Речушка с нависшими кое-где по берегам зарослями ивняка, касающимися её глади своими длинными зелёными ветвями, змейкой извиваясь, пробивает себе путь меж холмов и равнин, устремляясь вперёд, искрясь гонимой ветром рябью, словно это серебрящиеся на солнце чешуйки. Тихая и спокойная в летнее время, она вдруг становится бурлящей и опасной весной и осенью, в период большого половодья, когда вода затапливает все окрестные низины, превращая их в обширные поймы. Но сейчас она мирно и спокойно несёт свои воды, и вдоль берега, будто белые головки ромашек, рассыпавшиеся по зелёному полю, мирно расположились летние жилища башкир-кочевников.

Вот над жилищами, в воздухе, заструились белые полоски дыма и по степи пополз его сладковато-горький запах – это женщины, поднявшись с первыми лучами восходящего солнца, принялись за свои повседневные хлопоты: разводят огонь в очагах и готовят пищу.

Степь пробуждается, раскрашиваясь палитрой чудесных цветов, наполняется новыми звуками и запахами грядущего дня.

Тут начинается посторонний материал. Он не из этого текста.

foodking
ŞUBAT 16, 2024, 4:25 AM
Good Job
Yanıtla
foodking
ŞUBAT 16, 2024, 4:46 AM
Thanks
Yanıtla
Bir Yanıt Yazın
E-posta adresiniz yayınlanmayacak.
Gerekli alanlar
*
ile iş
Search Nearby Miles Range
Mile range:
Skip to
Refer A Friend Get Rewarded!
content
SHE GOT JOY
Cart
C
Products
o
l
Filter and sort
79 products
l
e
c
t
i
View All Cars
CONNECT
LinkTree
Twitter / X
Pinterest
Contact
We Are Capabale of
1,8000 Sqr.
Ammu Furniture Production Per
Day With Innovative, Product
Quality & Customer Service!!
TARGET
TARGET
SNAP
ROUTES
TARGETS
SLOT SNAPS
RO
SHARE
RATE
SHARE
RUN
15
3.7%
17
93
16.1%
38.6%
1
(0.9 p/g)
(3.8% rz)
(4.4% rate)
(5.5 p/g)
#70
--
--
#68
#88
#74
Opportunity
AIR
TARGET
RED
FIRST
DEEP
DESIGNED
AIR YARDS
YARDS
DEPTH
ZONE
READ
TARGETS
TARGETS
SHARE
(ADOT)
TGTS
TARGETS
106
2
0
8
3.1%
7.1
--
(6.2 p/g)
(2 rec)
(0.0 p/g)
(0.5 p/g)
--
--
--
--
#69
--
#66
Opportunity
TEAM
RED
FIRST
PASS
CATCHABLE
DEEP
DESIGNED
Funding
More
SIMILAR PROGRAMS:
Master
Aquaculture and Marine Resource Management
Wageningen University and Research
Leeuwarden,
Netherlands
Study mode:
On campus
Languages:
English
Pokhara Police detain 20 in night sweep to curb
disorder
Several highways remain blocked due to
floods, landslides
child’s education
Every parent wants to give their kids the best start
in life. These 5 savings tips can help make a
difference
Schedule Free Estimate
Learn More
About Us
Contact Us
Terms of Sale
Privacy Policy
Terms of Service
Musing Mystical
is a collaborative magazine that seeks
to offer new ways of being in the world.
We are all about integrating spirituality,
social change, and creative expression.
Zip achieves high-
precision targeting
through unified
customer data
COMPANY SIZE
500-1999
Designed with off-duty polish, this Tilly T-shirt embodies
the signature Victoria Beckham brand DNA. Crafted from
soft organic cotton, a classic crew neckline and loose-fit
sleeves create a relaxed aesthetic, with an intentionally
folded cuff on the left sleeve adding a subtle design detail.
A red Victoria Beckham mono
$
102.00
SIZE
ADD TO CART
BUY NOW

У одной из тирмэ[14 - Юрта – жилище (башк. этн.).] молодая женщина хлопочет у очага. Женщина одета в длинное платье, полы которого скрывает ступни её ног, обутые в сплетённые из лыка лапти. Поверх платья – тёплая стёганая накидка-полукафтан. По утрам в степи, даже в летние месяцы, пока не взойдёт солнце и воздух не прогреется, бывает зябко. На голове у женщины традиционный головной убор – кашмау[15 - Головной убор башкирского национального костюма. Кашмау носили замужние женщины. Он представлял собой шапочку со спускавшейся на спину неширокой лентой – наспинником. Эта лента должна была полностью прикрывать косы женщины на спине.], который обычно носят замужние башкирки. Поверх кашмау накинут платок, спадающий ей на плечи и на спину. По краю головного убора пришиты маленькие серебряные монетки, и всякий раз, как женщина начинает двигаться, они мелодично позвякивают, будто маленькие колокольчики.

Женщина разожгла в очаге огонь и водрузила на него большой железный казан, наполнила его водой, положила в него несколько кусков бараньего мяса, а затем накрыла казан массивной железной крышкой. Управившись с казаном, женщина принялась процеживать молоко, переливая его из деревянного ведра в глиняный кувшин через натянутую на горлышко кувшина тонкую тряпицу. Свежее, парное молоко при этом пенилось и от него исходил лёгкий, едва уловимый сладковатый аромат.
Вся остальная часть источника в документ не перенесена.